Adam: I’ve played a thousand complicated strategy games and yet it’s the FPS games that always feel far too clever for me. It’s a fool who thinks they’re all about twitch and map-knowledge. That’s a big part of it, yes, but there are particular parts of the brain, and particular ways to learn how everything fits together, that I’ve never been able to grasp.
Quake was the last FPS I really got a handle on in multiplayer. I’ve enjoyed others since, sometimes for months, but I’ve never felt like I understood one, right down to its bones. Counter-Strike and Overwatch are the ones that tempt me. Overwatch is shiny and new and many of my friends play it. Battlegrounds has already got its hooks into me, but it’s less about shooting and more about all the things that happen in between the shooting. Counter-Strike, though, feels like the perfection of a style I already know.
Crusader Kings II (2012)
Paradox Development Studio
Five years old and still receiving regular updates, both free and in the form of DLC, Crusader Kings II is now less about crusades and kings, and more about all of medieval life.

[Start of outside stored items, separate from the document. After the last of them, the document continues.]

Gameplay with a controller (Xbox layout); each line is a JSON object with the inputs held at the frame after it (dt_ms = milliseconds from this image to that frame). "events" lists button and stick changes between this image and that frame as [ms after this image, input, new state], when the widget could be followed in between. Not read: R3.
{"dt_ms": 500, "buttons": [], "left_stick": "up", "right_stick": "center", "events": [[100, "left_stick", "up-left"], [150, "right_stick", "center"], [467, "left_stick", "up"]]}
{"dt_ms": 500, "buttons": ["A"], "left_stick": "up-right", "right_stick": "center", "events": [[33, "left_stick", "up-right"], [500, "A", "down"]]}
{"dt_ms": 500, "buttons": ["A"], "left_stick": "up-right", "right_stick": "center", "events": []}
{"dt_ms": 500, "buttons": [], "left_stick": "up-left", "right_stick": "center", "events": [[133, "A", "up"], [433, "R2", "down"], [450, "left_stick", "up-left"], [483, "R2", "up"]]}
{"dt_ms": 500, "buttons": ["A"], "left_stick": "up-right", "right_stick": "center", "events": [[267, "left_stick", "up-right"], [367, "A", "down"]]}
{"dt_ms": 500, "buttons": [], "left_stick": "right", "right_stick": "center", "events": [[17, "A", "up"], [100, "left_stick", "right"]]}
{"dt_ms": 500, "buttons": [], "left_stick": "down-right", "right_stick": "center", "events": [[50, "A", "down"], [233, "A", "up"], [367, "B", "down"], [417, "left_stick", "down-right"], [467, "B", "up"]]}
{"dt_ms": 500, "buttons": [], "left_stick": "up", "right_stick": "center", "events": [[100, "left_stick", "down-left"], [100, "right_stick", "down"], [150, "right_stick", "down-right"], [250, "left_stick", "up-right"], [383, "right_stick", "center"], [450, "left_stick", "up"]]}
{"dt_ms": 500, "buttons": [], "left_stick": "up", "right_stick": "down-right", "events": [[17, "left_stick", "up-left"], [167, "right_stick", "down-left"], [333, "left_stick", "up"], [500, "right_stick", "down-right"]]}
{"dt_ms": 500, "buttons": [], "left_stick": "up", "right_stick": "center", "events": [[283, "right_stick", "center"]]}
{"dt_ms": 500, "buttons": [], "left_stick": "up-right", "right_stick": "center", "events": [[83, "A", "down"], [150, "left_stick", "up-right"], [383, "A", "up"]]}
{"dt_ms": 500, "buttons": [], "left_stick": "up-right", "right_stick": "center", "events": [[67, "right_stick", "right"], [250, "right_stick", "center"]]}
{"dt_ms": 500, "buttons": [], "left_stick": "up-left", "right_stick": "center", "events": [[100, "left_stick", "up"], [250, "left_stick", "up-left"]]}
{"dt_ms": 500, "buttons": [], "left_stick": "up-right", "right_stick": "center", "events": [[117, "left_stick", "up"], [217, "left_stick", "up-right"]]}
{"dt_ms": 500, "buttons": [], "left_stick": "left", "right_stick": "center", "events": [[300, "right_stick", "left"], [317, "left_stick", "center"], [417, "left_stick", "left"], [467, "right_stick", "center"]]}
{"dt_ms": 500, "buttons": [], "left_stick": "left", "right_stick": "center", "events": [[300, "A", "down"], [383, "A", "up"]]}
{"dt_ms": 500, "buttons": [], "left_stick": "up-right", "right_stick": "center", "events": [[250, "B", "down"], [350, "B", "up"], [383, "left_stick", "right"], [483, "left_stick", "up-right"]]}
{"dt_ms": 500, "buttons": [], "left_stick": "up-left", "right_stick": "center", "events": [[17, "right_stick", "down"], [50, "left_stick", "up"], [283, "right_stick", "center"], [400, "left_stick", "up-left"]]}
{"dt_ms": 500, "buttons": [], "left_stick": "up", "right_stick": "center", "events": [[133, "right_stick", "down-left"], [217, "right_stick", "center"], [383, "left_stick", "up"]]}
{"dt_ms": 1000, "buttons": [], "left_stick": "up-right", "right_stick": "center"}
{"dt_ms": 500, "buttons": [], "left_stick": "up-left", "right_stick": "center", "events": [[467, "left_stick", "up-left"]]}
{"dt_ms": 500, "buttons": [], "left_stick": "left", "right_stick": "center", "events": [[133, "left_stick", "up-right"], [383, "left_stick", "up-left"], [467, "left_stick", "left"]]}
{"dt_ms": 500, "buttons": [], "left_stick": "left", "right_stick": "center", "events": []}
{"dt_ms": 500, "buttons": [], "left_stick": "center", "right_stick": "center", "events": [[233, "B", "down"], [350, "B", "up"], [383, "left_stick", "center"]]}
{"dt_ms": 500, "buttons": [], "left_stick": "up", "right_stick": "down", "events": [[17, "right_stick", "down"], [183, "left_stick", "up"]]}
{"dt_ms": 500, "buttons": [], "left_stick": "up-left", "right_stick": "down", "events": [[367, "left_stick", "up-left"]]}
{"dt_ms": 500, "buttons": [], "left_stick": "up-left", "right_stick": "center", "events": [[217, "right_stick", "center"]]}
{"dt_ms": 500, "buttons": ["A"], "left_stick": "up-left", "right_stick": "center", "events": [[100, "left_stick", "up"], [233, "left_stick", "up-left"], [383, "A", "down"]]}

It’s the best grand strategy game for people who don’t play grand strategy games.
Brendan: There’s nothing like imprisoning your son’s wife on a trumped-up charge because she’s leading a faction of men trying to undermine your absolute power. And there’s nothing like your son getting very very annoyed and starting a rebellion in the south of the country. And there’s nothing like all your military leaders suddenly switching sides because they’ve never liked how cowardly you are on the battlefield. And there’s nothing like the mercenaries you hired abandoning you right before a crucial skirmish because you can’t afford to pay them while your son controls the richest parts of the nation. And there’s nothing like your son marching to your capital and besieging it until you are captured and thrown in a dungeon. And there’s nothing like dying in the dungeon under suspicious circumstances and then magically embodying the very same son who brought all this to pass, possessing him like some terrible phantom of Dynasty. There’s nothing like releasing your wife from prison.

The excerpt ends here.